To find largest ( k ), maintain a min heap of size ( k ):

  1. Insert first ( k ) elements into a min heap

  2. For each remaining element:

    • If it is larger than heap minimum, replace it
  3. Extract and sort heap

top_k_largest(A, k):
    heap = min_heap()

    for i in 0..k-1:
        heap.push(A[i])

    for i in k..n-1:
        if A[i] > heap.top():
            heap.pop()
            heap.push(A[i])

    result = []
    while heap not empty:
        result.append(heap.pop())

    reverse(result)
    return result

For smallest ( k ), use a max heap instead.

Example

Let:

( A = [4, 9, 1, 7, 3, 8] ), ( k = 2 )

Largest 2 elements:

( [9, 8] )

Sorted output:

( [8, 9] )

Correctness

The heap maintains exactly the best ( k ) elements seen so far.

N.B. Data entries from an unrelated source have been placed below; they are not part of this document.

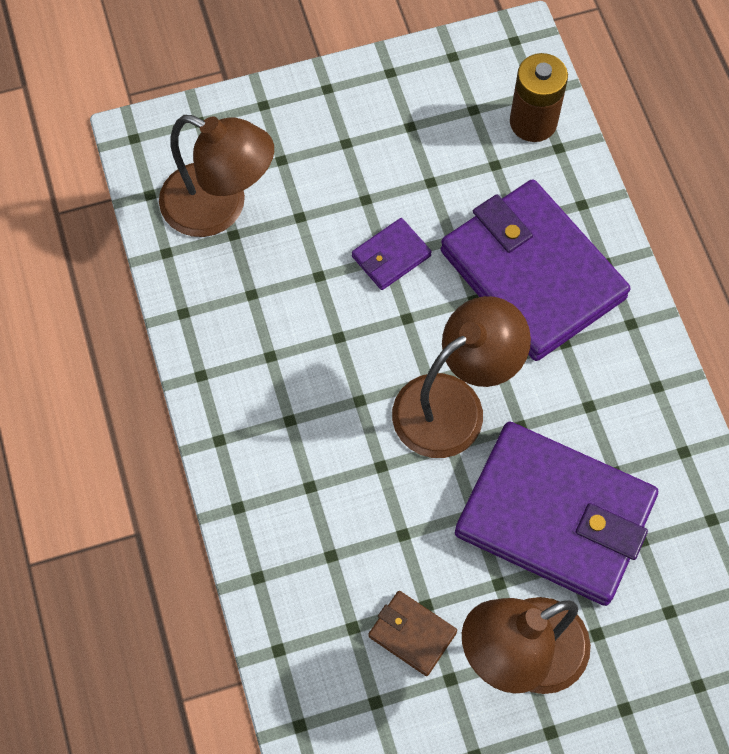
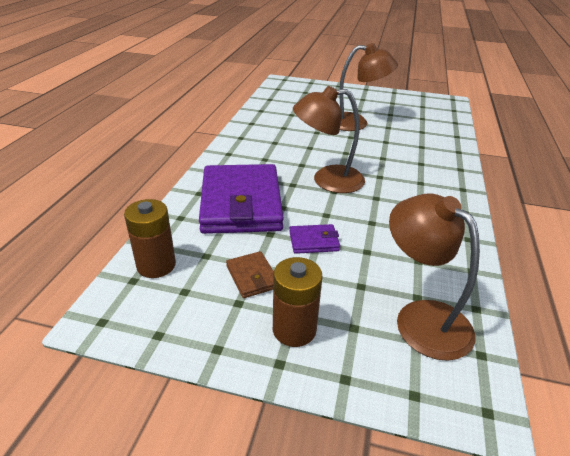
camera: 150 degrees left, 30 degrees down
(336, 126) = (294, 329): none -> brown battery
(412, 634) = (396, 138): brown wallet -> brown wallet (252, 277)
(554, 517) = (312, 141): purple wallet -> none

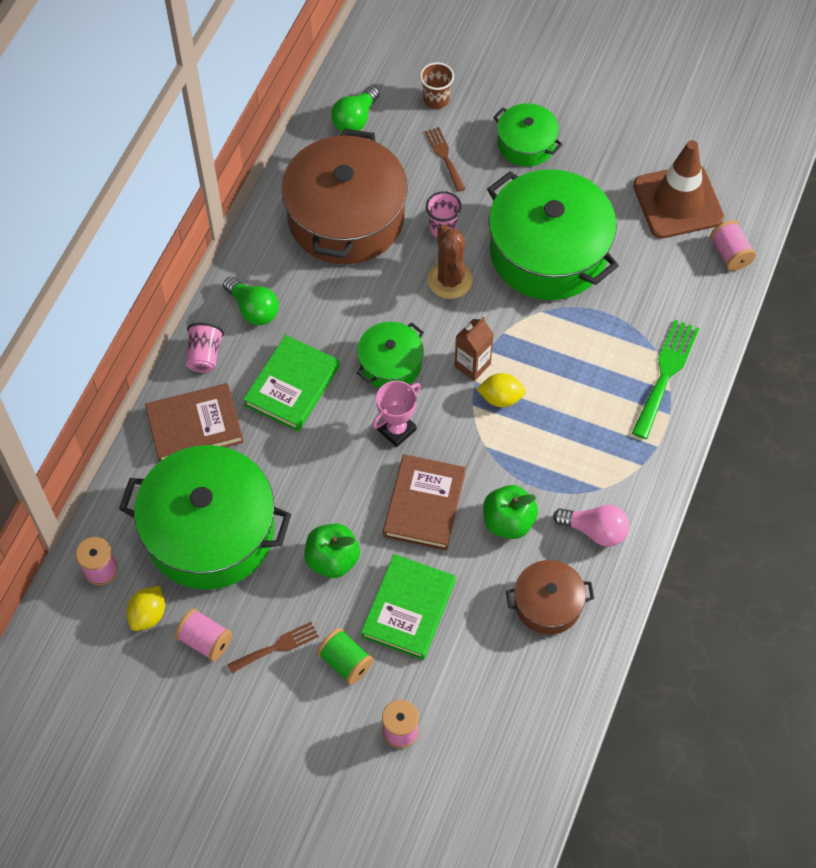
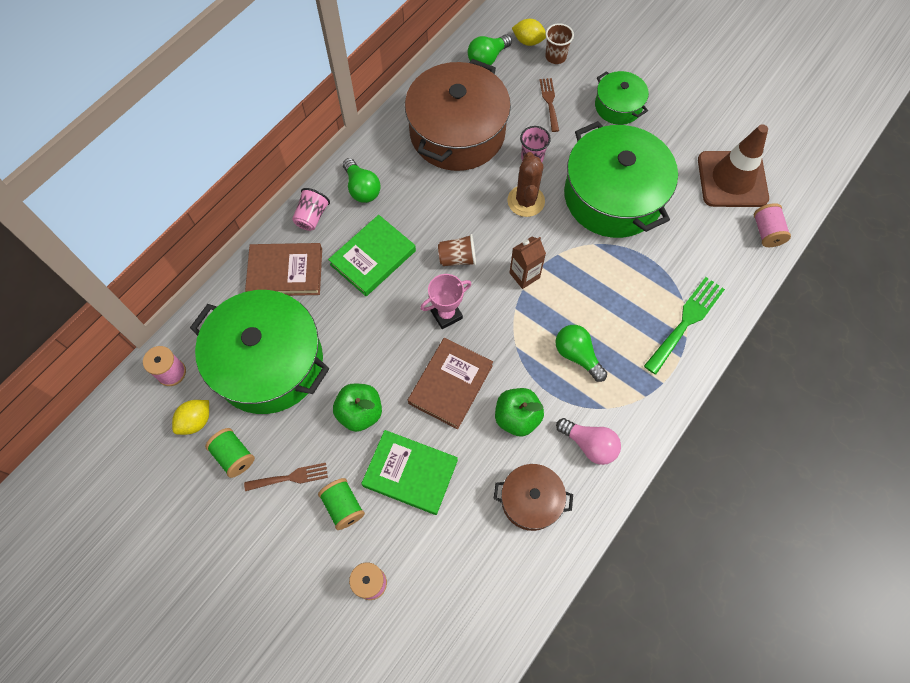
camera: 15 degrees right, 5 degrees up
(205, 641) = (234, 456): pink spool -> green spool
(390, 364) = (457, 258): green pot -> brown cup
(408, 609) = (410, 473): green book -> green book turned 75 degrees clockwise
(501, 398) = (540, 308): yellow lemon -> yellow lemon (528, 41)
(556, 439) = (577, 355): none -> green light bulb

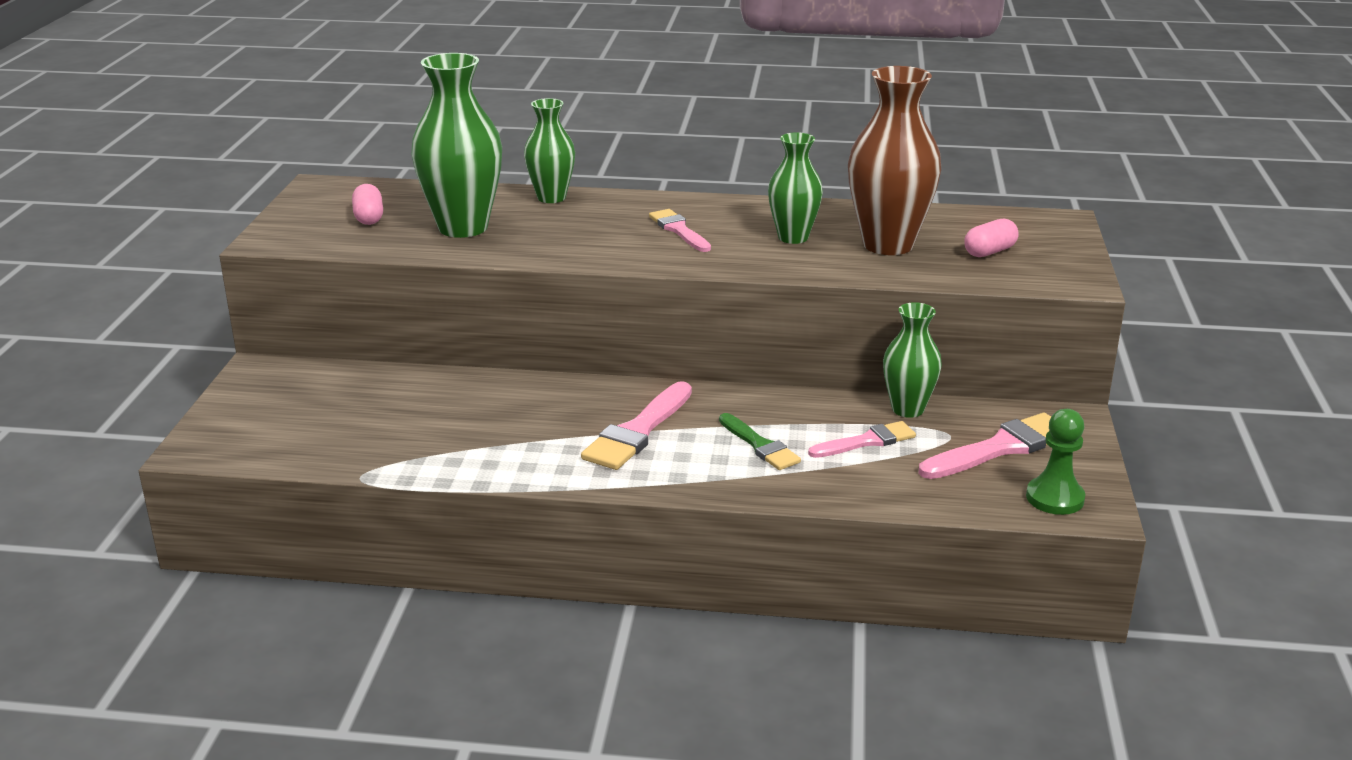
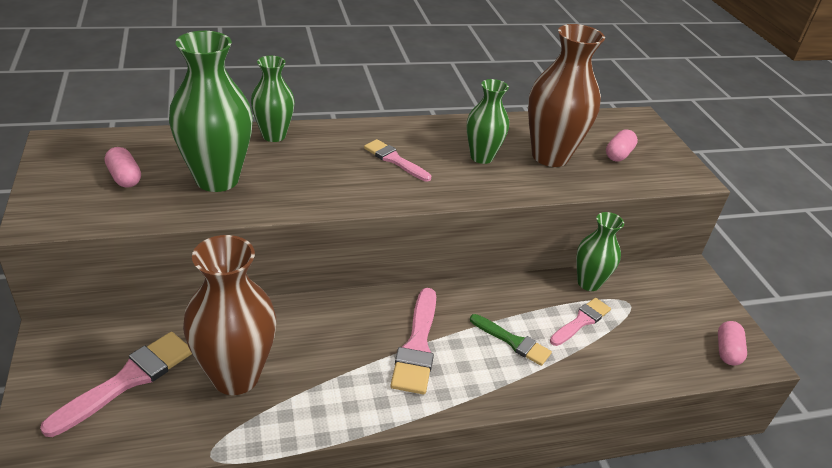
camera: 25 degrees left, 10 degrees up
(420, 424) = (235, 376): none -> brown vase
(1000, 448) = (667, 309): pink brush -> pink brush (128, 380)
(1055, 498) = (727, 351): green pawn -> pink capsule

Any element worse than the heap boundary cannot belong to the top ( k ), so it is discarded.

Complexity

phasecost
build heap( O(k) )
scan( O((n-k)\log k) )
output( O(k \log k) )

Total:

( O(n \log k) )

Space:

( O(k) )

Alternative (Quickselect)

  1. Partition array around the ( k )-th largest element
  2. Sort only the selected ( k ) elements

Cost:

  • average ( O(n) ) partition
  • ( O(k \log k) ) final sort

When to Use

Top K sort is appropriate when:

  • you need ranked results
  • ( k \ll n )
  • full sorting would waste time

This pattern appears in search engines, analytics pipelines, and streaming systems where only the highest scoring items are relevant.